» **Data provided**:
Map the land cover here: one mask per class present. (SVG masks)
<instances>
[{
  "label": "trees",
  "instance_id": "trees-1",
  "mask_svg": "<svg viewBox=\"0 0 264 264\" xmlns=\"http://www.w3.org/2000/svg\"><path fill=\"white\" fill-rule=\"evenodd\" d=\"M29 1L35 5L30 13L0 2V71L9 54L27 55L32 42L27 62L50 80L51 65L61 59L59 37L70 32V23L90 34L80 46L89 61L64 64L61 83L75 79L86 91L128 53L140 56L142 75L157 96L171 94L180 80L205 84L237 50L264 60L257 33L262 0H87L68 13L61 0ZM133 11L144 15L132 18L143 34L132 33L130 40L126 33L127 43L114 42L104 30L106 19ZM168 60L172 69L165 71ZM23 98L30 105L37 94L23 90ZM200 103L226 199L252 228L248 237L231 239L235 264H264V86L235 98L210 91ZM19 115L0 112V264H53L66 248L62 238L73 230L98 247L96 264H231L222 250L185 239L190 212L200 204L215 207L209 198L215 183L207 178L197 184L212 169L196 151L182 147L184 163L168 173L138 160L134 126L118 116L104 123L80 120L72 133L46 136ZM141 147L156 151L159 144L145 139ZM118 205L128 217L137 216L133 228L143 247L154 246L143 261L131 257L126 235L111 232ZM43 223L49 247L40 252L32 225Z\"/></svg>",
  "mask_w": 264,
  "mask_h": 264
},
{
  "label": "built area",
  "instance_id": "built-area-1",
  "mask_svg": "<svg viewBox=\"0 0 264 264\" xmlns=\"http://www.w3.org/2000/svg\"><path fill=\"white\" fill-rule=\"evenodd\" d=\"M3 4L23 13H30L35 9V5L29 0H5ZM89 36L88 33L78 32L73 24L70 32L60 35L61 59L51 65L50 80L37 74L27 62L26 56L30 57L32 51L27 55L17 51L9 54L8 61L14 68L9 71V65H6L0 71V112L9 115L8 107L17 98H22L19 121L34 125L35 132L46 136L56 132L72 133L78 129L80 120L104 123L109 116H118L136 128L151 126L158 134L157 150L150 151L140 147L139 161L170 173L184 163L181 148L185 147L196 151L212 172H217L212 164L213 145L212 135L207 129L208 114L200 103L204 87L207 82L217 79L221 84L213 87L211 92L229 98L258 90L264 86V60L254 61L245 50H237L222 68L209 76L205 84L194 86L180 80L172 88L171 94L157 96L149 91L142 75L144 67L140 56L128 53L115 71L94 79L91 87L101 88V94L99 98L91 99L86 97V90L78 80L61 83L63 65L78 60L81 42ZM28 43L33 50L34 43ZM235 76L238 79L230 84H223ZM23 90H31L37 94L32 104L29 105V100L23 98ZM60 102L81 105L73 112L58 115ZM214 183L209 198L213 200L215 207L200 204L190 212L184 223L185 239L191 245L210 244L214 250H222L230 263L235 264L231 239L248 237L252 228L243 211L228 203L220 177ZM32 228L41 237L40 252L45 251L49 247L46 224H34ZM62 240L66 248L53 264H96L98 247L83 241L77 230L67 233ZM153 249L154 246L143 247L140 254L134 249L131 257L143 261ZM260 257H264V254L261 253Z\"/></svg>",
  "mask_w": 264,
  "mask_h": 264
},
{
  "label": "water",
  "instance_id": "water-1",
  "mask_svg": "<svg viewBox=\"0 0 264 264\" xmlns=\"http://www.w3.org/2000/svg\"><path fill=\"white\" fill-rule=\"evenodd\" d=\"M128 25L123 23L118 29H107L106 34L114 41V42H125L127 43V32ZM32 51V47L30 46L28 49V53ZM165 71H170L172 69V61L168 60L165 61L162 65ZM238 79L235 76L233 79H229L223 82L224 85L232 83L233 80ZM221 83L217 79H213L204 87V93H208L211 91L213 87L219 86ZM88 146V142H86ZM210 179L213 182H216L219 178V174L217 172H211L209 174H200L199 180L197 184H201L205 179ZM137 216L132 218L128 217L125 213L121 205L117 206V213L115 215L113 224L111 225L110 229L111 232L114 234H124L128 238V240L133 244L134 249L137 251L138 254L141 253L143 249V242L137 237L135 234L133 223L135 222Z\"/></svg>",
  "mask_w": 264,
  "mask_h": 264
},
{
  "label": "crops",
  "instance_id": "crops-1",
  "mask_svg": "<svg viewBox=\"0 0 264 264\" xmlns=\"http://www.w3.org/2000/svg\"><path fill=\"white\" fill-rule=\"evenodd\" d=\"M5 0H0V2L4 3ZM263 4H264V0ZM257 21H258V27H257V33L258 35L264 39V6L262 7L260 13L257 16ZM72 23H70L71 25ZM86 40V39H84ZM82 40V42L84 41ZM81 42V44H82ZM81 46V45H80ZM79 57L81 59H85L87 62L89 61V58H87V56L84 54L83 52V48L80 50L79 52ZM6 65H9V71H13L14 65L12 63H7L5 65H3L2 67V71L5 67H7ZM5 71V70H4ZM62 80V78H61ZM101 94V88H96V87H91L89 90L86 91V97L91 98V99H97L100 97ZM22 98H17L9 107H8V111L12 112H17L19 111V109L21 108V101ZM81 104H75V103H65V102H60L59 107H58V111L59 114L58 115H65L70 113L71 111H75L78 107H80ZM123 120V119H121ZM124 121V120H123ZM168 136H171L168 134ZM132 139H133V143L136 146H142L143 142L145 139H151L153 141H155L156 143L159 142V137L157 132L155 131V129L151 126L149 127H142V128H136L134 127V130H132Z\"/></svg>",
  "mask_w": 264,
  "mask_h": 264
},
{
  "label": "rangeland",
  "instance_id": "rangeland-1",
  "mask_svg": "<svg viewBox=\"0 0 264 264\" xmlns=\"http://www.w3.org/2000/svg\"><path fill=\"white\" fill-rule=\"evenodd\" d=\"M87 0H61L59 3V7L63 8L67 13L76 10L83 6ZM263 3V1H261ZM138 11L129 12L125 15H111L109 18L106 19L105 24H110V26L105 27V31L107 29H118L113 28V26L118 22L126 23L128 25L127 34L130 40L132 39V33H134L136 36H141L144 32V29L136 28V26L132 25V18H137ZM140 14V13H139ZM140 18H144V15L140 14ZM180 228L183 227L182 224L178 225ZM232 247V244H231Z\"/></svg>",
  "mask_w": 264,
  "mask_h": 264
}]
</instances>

» **Work required**:
Collect every line of the listing that contains the string "built", matching case exactly.

» **Result below**:
  "label": "built area",
  "instance_id": "built-area-1",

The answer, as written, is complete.